# [DATASET EXTRACT]
Segment Open

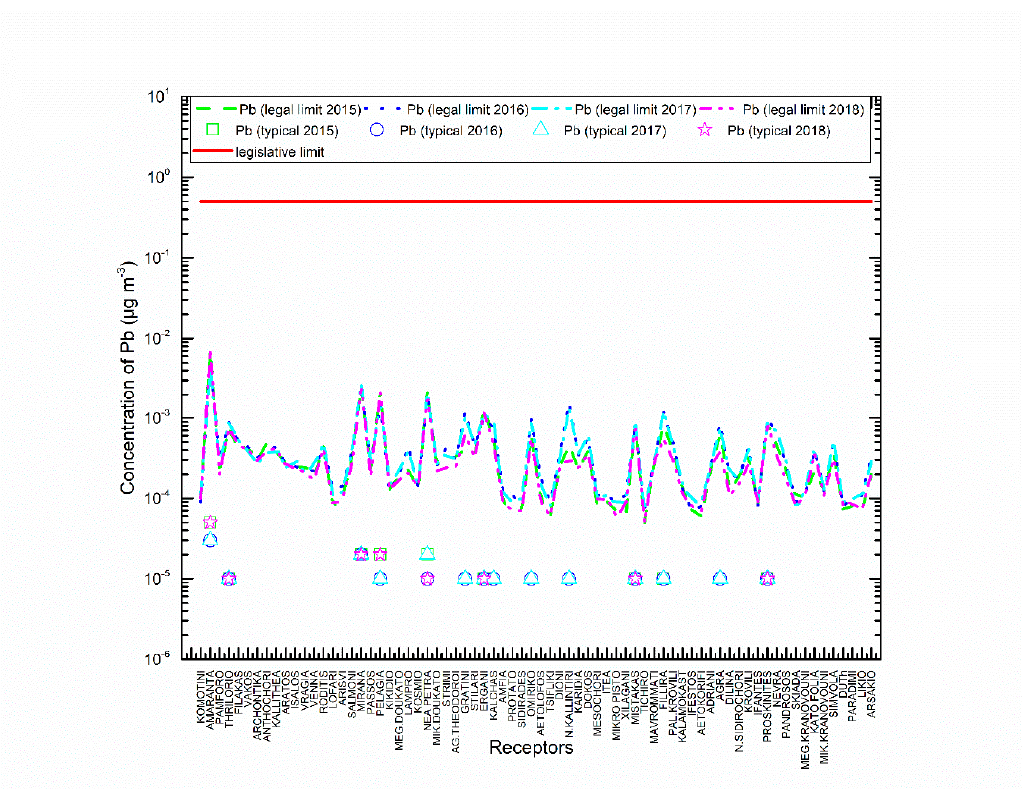
Figure 4. Annual average concentration of Pb ( µ g m − 3 ) for 72 receptors compared to the annual legislation limit of 0.5 µ g m − 3 .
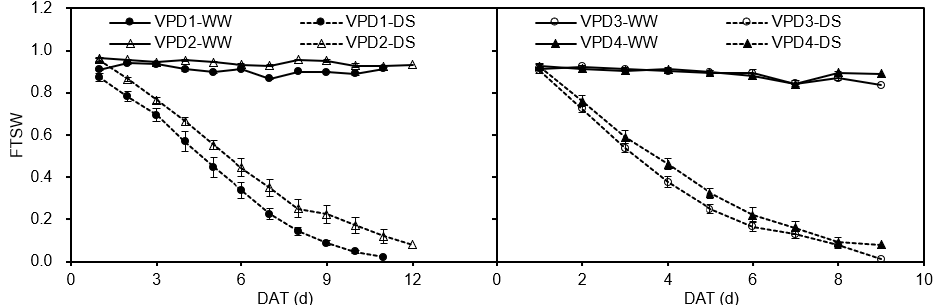
Figure 8. Trends of fraction of transpiration soil water ( FTSW ) at days after imposing treatment stress (DAT) for well-watered (WW) and drought-stressed (DS) potato plants grown under different vapor pressure deficits (VPD) in the greenhouse cells. Error bars indicate the standard error of the mean ( n = 3). DAT denotes days after onset of treatment.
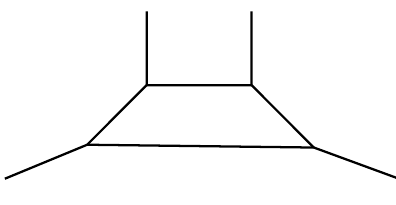
Figure 8 . A possible alternative brane realization of the 5d N = 1 pure SU(2)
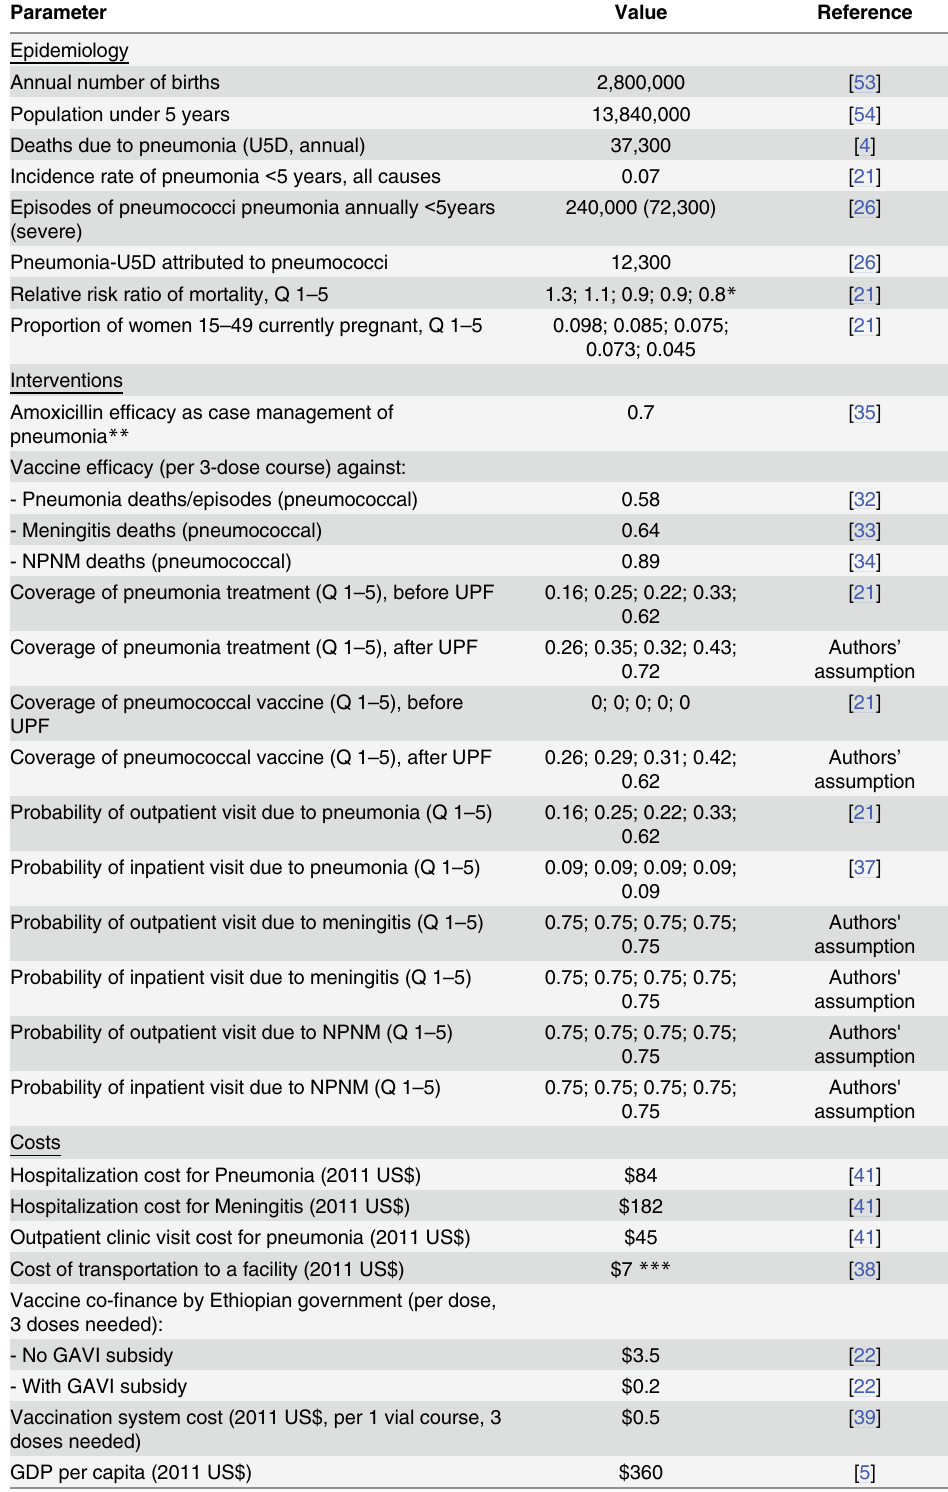
Table 1. Parameters used for the economic evaluation of universal public finance (UPF) for pneumo- coccal vaccination and pneumonia treatment in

Segment Closed

# [WHAT YOU ARE ASKED TO DO]
Could you copy each line above exactly as written, minus any pictures?

# [YOUR RESPONSE]
Figure 4. Annual average concentration of Pb ( µ g m − 3 ) for 72 receptors compared to the annual legislation limit of 0.5 µ g m − 3 .
Figure 8. Trends of fraction of transpiration soil water ( FTSW ) at days after imposing treatment stress (DAT) for well-watered (WW) and drought-stressed (DS) potato plants grown under different vapor pressure deficits (VPD) in the greenhouse cells. Error bars indicate the standard error of the mean ( n = 3). DAT denotes days after onset of treatment.
Figure 8 . A possible alternative brane realization of the 5d N = 1 pure SU(2)
Table 1. Parameters used for the economic evaluation of universal public finance (UPF) for pneumo- coccal vaccination and pneumonia treatment in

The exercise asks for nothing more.